## TASK PROMPT:
Reproduce the records word for word from their first line through the line that contains "v(1175.51, 529.9) *", and leave the pictures out of your answer.

## GIVEN ENTRIES:

--- BEGIN ---

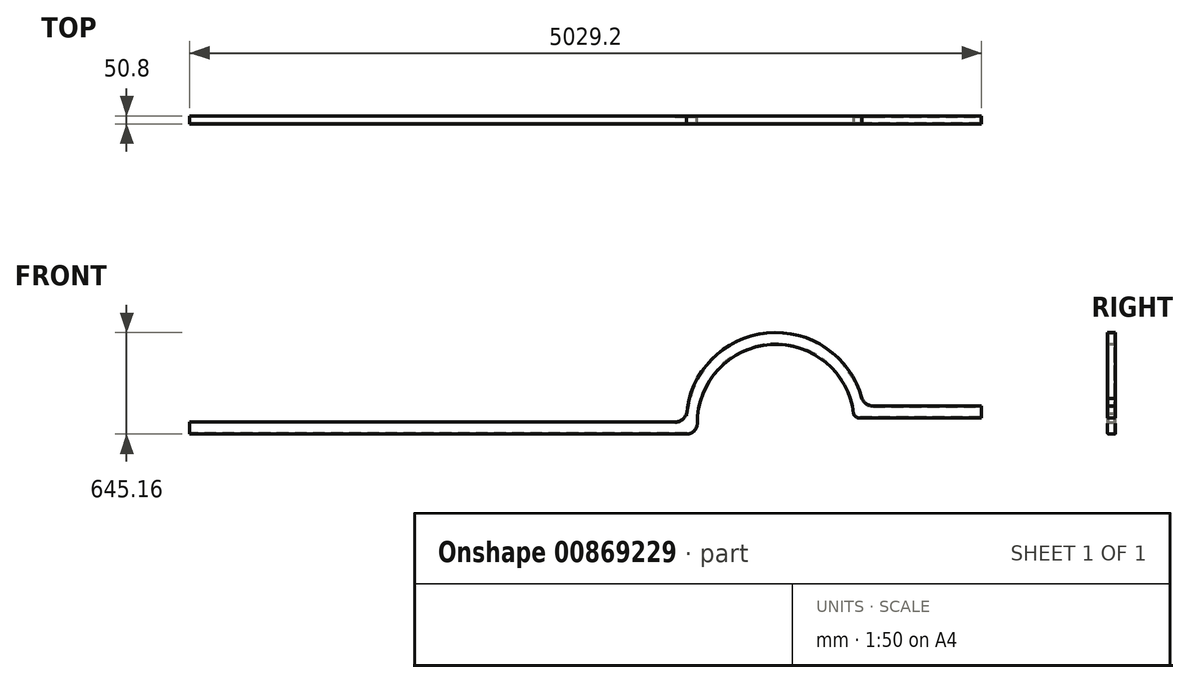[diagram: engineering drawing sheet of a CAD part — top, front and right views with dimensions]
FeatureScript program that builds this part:
annotation { "Feature Type Name" : "Feature", "Feature Type Description" : "" }
export const myFeature = defineFeature(function(context is Context, id is Id, definition is map)
    precondition{}
    {
        {
            var Q0;
            Q0=qCreatedBy(makeId("Front.planeOp"),FACE);
            var sketch = newSketch(context, id + "F0", { "sketchPlane" : qUnion([Q0])});
            skLineSegment(sketch, "E0.right", {"start": v(-2514.6, -38.1) * mm, "end": v(-2514.6, 38.1) * mm});
            skPoint(sketch, "E0.middle", {"position": v(0, 0) * mm});
            skPoint(sketch, "E1", {"position": v(-1295.4, 38.1) * mm});
            skPoint(sketch, "E2", {"position": v(1206.5, 38.1) * mm});
            skPoint(sketch, "E3", {"position": v(-1714.5, 38.1) * mm});
            skPoint(sketch, "E4", {"position": v(-1136.14, 38.1) * mm});
            skPoint(sketch, "E5.third.point", {"position": v(1206.5, 607.06) * mm});
            skLineSegment(sketch, "E6.trimOffspring", {"start": v(566.42, 38.1) * mm, "end": v(-2514.6, 38.1) * mm});
            skArc(sketch, "E7", {"start": v(1701.04, 90.42) * mm, "mid": v(1175.51, 529.9) * mm, "end": v(708.66, 28.53) * mm});
            skPoint(sketch, "E7.third.point", {"position": v(1206.5, 530.86) * mm});
            skLineSegment(sketch, "E8.trimOffspring", {"start": v(642.62, -38.1) * mm, "end": v(-2514.6, -38.1) * mm});
            skArc(sketch, "E9", {"start": v(566.42, 38.1) * mm, "mid": v(613.69, 54.53) * mm, "end": v(640.57, 96.75) * mm});
            skArc(sketch, "E10", {"start": v(642.62, -38.1) * mm, "mid": v(689.53, -18.55) * mm, "end": v(708.66, 28.53) * mm});
            skArc(sketch, "E11", {"start": v(1755.37, 187.94) * mm, "mid": v(1783.39, 152.9) * mm, "end": v(1826.26, 139.7) * mm});
            skLineSegment(sketch, "E12", {"start": v(1826.26, 139.7) * mm, "end": v(2514.6, 139.7) * mm});
            skLineSegment(sketch, "E13", {"start": v(2514.6, 139.7) * mm, "end": v(2514.6, 63.5) * mm});
            skLineSegment(sketch, "E14", {"start": v(2514.6, 63.5) * mm, "end": v(1737.46, 63.5) * mm});
            skArc(sketch, "E15.trimOffspring", {"start": v(1755.37, 187.94) * mm, "mid": v(1160.11, 605.17) * mm, "end": v(640.57, 96.75) * mm});
            skArc(sketch, "E16", {"start": v(1701.04, 90.42) * mm, "mid": v(1714.82, 70.96) * mm, "end": v(1737.46, 63.5) * mm});
            skSolve(sketch);
        }
        {
            var Q0;
            Q0 = qSketchRegion(id + "F0", true);
            extrude(context, id + "F1", {"entities" : qUnion([Q0]), "depth" : 50.8 * mm, "offsetDistance" : 25.4 * mm});
        }
        {
            var Q0;
            Q0=makeQuery(id+"F1.opExtrude","SWEPT_FACE",FACE,{"disambiguationData":[OSD([sQuery(id+"F0.wireOp",EDGE,"E0.left")])]});
            var Q1;
            Q1=makeQuery(id+"F1.opExtrude","SWEPT_FACE",FACE,{"disambiguationData":[OSD([sQuery(id+"F0.wireOp",EDGE,"E0.right")])]});
            var Q2;
            Q2=makeQuery(id+"F1.opExtrude","SWEPT_BODY",BODY,{"disambiguationData":[OSD([sQuery(id+"F0.wireOp",EDGE,"E0.bottom"),sQuery(id+"F0.wireOp",EDGE,"E0.top"),sQuery(id+"F0.wireOp",EDGE,"E0.left"),sQuery(id+"F0.wireOp",EDGE,"E0.right")])]});
            shell(context, id + "F2", {"entities" : qUnion([Q0, Q1]), "parts" : qUnion([Q2]), "thickness" : 6.35 * mm});
        }
        {
            var Q0;
            Q0=makeQuery(id+"F1.opExtrude","CAP_EDGE",EDGE,{"disambiguationData":[OSD([sQuery(id+"F0.wireOp",EDGE,"E0.bottom")])],"isStart":true});
            var Q1;
            Q1=makeQuery(id+"F1.opExtrude","CAP_EDGE",EDGE,{"disambiguationData":[OSD([sQuery(id+"F0.wireOp",EDGE,"E0.bottom")])],"isStart":false});
            var Q2;
            Q2=makeQuery(id+"F1.opExtrude","CAP_EDGE",EDGE,{"disambiguationData":[OSD([sQuery(id+"F0.wireOp",EDGE,"E0.top")])],"isStart":false});
            var Q3;
            Q3=makeQuery(id+"F1.opExtrude","CAP_EDGE",EDGE,{"disambiguationData":[OSD([sQuery(id+"F0.wireOp",EDGE,"E0.top")])],"isStart":true});
            var Q4;
            Q4=makeQuery(id+"F1.opExtrude","CAP_EDGE",EDGE,{"disambiguationData":[OSD([sQuery(id+"F0.wireOp",EDGE,"E6.trimOffspring")])],"isStart":false});
            var Q5;
            Q5=makeQuery(id+"F1.opExtrude","CAP_EDGE",EDGE,{"disambiguationData":[OSD([sQuery(id+"F0.wireOp",EDGE,"E6.trimOffspring")])],"isStart":true});
            var Q6;
            Q6=makeQuery(id+"F1.opExtrude","CAP_EDGE",EDGE,{"disambiguationData":[OSD([sQuery(id+"F0.wireOp",EDGE,"E8.trimOffspring")])],"isStart":true});
            var Q7;
            Q7=makeQuery(id+"F1.opExtrude","CAP_EDGE",EDGE,{"disambiguationData":[OSD([sQuery(id+"F0.wireOp",EDGE,"E8.trimOffspring")])],"isStart":false});
            fillet(context, id + "F3", {"entities" : qUnion([Q0, Q1, Q2, Q3, Q4, Q5, Q6, Q7]), "radius" : 5.08 * mm, "tangentPropagation" : true, "allowEdgeOverflow" : false});
        }
    });
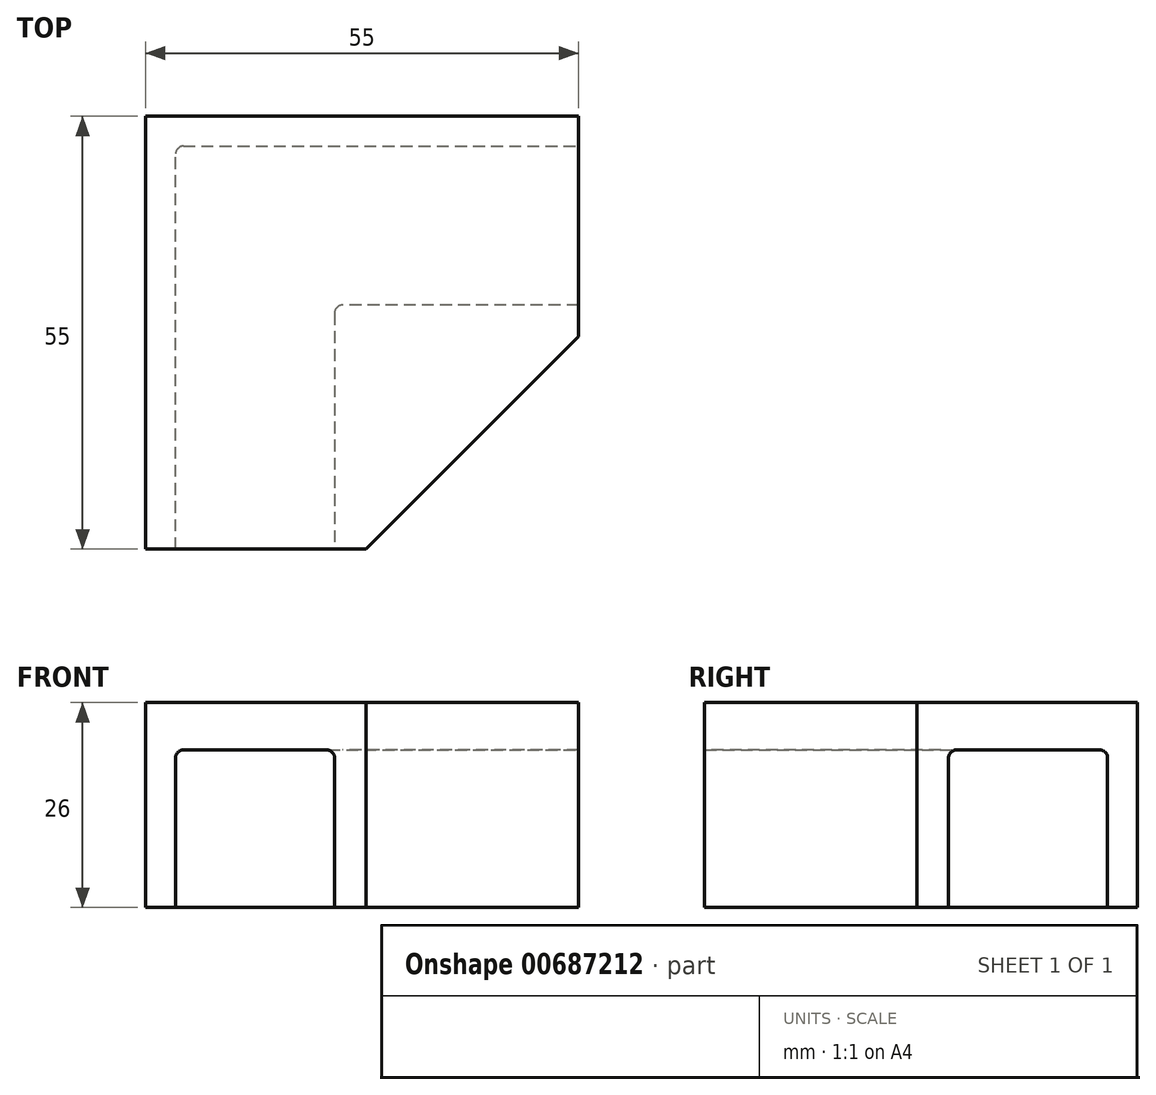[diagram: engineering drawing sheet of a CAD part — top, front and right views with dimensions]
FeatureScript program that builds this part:
annotation { "Feature Type Name" : "Feature", "Feature Type Description" : "" }
export const myFeature = defineFeature(function(context is Context, id is Id, definition is map)
    precondition{}
    {
        {
            var Q0;
            Q0=qCreatedBy(makeId("Top.planeOp"),FACE);
            var sketch = newSketch(context, id + "F0", { "sketchPlane" : qUnion([Q0])});
            skLineSegment(sketch, "E0", {"start": v(0, -55) * mm, "end": v(0, 0) * mm});
            skLineSegment(sketch, "E1", {"start": v(0, 0) * mm, "end": v(55, 0) * mm});
            skLineSegment(sketch, "E2", {"start": v(55, 0) * mm, "end": v(55, -28) * mm});
            skLineSegment(sketch, "E3", {"start": v(55, -28) * mm, "end": v(28, -28) * mm, "construction": true});
            skLineSegment(sketch, "E4", {"start": v(28, -28) * mm, "end": v(28, -55) * mm, "construction": true});
            skLineSegment(sketch, "E5", {"start": v(28, -55) * mm, "end": v(0, -55) * mm});
            skLineSegment(sketch, "E6", {"start": v(28, -55) * mm, "end": v(55, -28) * mm});
            skSolve(sketch);
        }
        {
            var Q0;
            Q0=makeQuery(id+"F0.imprint","IMPRINT",FACE,{"disambiguationData":[TD([[makeQuery(id+"F0.imprint","IMPRINT",EDGE,{"derivedFrom":sQuery(id+"F0.wireOp",EDGE,"E0")}),-1.0]])]});
            extrude(context, id + "F1", {"entities" : qUnion([Q0]), "oppositeDirection" : true, "depth" : 26 * mm, "offsetDistance" : 25 * mm});
        }
        {
            var Q0;
            Q0=makeQuery(id+"F1.opExtrude","CAP_FACE",FACE,{"disambiguationData":[OSD([sQuery(id+"F0.wireOp",EDGE,"E0"),sQuery(id+"F0.wireOp",EDGE,"E1"),sQuery(id+"F0.wireOp",EDGE,"E2"),sQuery(id+"F0.wireOp",EDGE,"E3"),sQuery(id+"F0.wireOp",EDGE,"E4"),sQuery(id+"F0.wireOp",EDGE,"E5")])],"isStart":false});
            var sketch = newSketch(context, id + "F2", { "sketchPlane" : qUnion([Q0])});
            skLineSegment(sketch, "E7", {"start": v(3.8, 55) * mm, "end": v(3.8, 3.8) * mm});
            skLineSegment(sketch, "E8", {"start": v(3.8, 3.8) * mm, "end": v(55, 3.8) * mm});
            skLineSegment(sketch, "E9", {"start": v(55, 3.8) * mm, "end": v(55, 24) * mm});
            skLineSegment(sketch, "E10", {"start": v(55, 24) * mm, "end": v(24, 24) * mm});
            skLineSegment(sketch, "E11", {"start": v(24, 24) * mm, "end": v(24, 55) * mm});
            skLineSegment(sketch, "E12", {"start": v(24, 55) * mm, "end": v(3.8, 55) * mm});
            skSolve(sketch);
        }
        {
            var Q0;
            Q0=makeQuery(id+"F2.imprint","IMPRINT",FACE,{"disambiguationData":[TD([[makeQuery(id+"F2.imprint","IMPRINT",EDGE,{"derivedFrom":sQuery(id+"F2.wireOp",EDGE,"E7")}),1.0]])]});
            extrude(context, id + "F3", {"entities" : qUnion([Q0]), "operationType" : NewBodyOperationType.REMOVE, "oppositeDirection" : true, "depth" : 20 * mm, "offsetDistance" : 25 * mm});
        }
        {
            var Q0;
            Q0=makeQuery(id+"F3.boolean.opBoolean","COPY",EDGE,{"derivedFrom":makeQuery(id+"F3.opExtrude","SWEPT_EDGE",EDGE,{"disambiguationData":[OSD([sQuery(id+"F2.wireOp",EDGE,"E7"),sQuery(id+"F2.wireOp",EDGE,"E8")])]})});
            var Q1;
            Q1=makeQuery(id+"F3.boolean.opBoolean","COPY",EDGE,{"derivedFrom":makeQuery(id+"F3.opExtrude","CAP_EDGE",EDGE,{"disambiguationData":[OSD([sQuery(id+"F2.wireOp",EDGE,"E7")])],"isStart":false})});
            var Q2;
            Q2=makeQuery(id+"F3.boolean.opBoolean","COPY",EDGE,{"derivedFrom":makeQuery(id+"F3.opExtrude","CAP_EDGE",EDGE,{"disambiguationData":[OSD([sQuery(id+"F2.wireOp",EDGE,"E8")])],"isStart":false})});
            var Q3;
            Q3=makeQuery(id+"F3.boolean.opBoolean","COPY",EDGE,{"derivedFrom":makeQuery(id+"F3.opExtrude","CAP_EDGE",EDGE,{"disambiguationData":[OSD([sQuery(id+"F2.wireOp",EDGE,"E11")])],"isStart":false})});
            var Q4;
            Q4=makeQuery(id+"F3.boolean.opBoolean","COPY",EDGE,{"derivedFrom":makeQuery(id+"F3.opExtrude","CAP_EDGE",EDGE,{"disambiguationData":[OSD([sQuery(id+"F2.wireOp",EDGE,"E10")])],"isStart":false})});
            var Q5;
            Q5=makeQuery(id+"F3.boolean.opBoolean","COPY",EDGE,{"derivedFrom":makeQuery(id+"F3.opExtrude","SWEPT_EDGE",EDGE,{"disambiguationData":[OSD([sQuery(id+"F2.wireOp",EDGE,"E10"),sQuery(id+"F2.wireOp",EDGE,"E11")])]})});
            fillet(context, id + "F4", {"entities" : qUnion([Q0, Q1, Q2, Q3, Q4, Q5]), "radius" : 1 * mm, "tangentPropagation" : true, "allowEdgeOverflow" : false});
        }
    });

--- END ---

## RIGHT ANSWER:
[diagram: engineering drawing sheet of a CAD part — top, front and right views with dimensions]
FeatureScript program that builds this part:
annotation { "Feature Type Name" : "Feature", "Feature Type Description" : "" }
export const myFeature = defineFeature(function(context is Context, id is Id, definition is map)
    precondition{}
    {
        {
            var Q0;
            Q0=qCreatedBy(makeId("Front.planeOp"),FACE);
            var sketch = newSketch(context, id + "F0", { "sketchPlane" : qUnion([Q0])});
            skLineSegment(sketch, "E0.right", {"start": v(-2514.6, -38.1) * mm, "end": v(-2514.6, 38.1) * mm});
            skPoint(sketch, "E0.middle", {"position": v(0, 0) * mm});
            skPoint(sketch, "E1", {"position": v(-1295.4, 38.1) * mm});
            skPoint(sketch, "E2", {"position": v(1206.5, 38.1) * mm});
            skPoint(sketch, "E3", {"position": v(-1714.5, 38.1) * mm});
            skPoint(sketch, "E4", {"position": v(-1136.14, 38.1) * mm});
            skPoint(sketch, "E5.third.point", {"position": v(1206.5, 607.06) * mm});
            skLineSegment(sketch, "E6.trimOffspring", {"start": v(566.42, 38.1) * mm, "end": v(-2514.6, 38.1) * mm});
            skArc(sketch, "E7", {"start": v(1701.04, 90.42) * mm, "mid": v(1175.51, 529.9) * mm, "end": v(708.66, 28.53) * mm});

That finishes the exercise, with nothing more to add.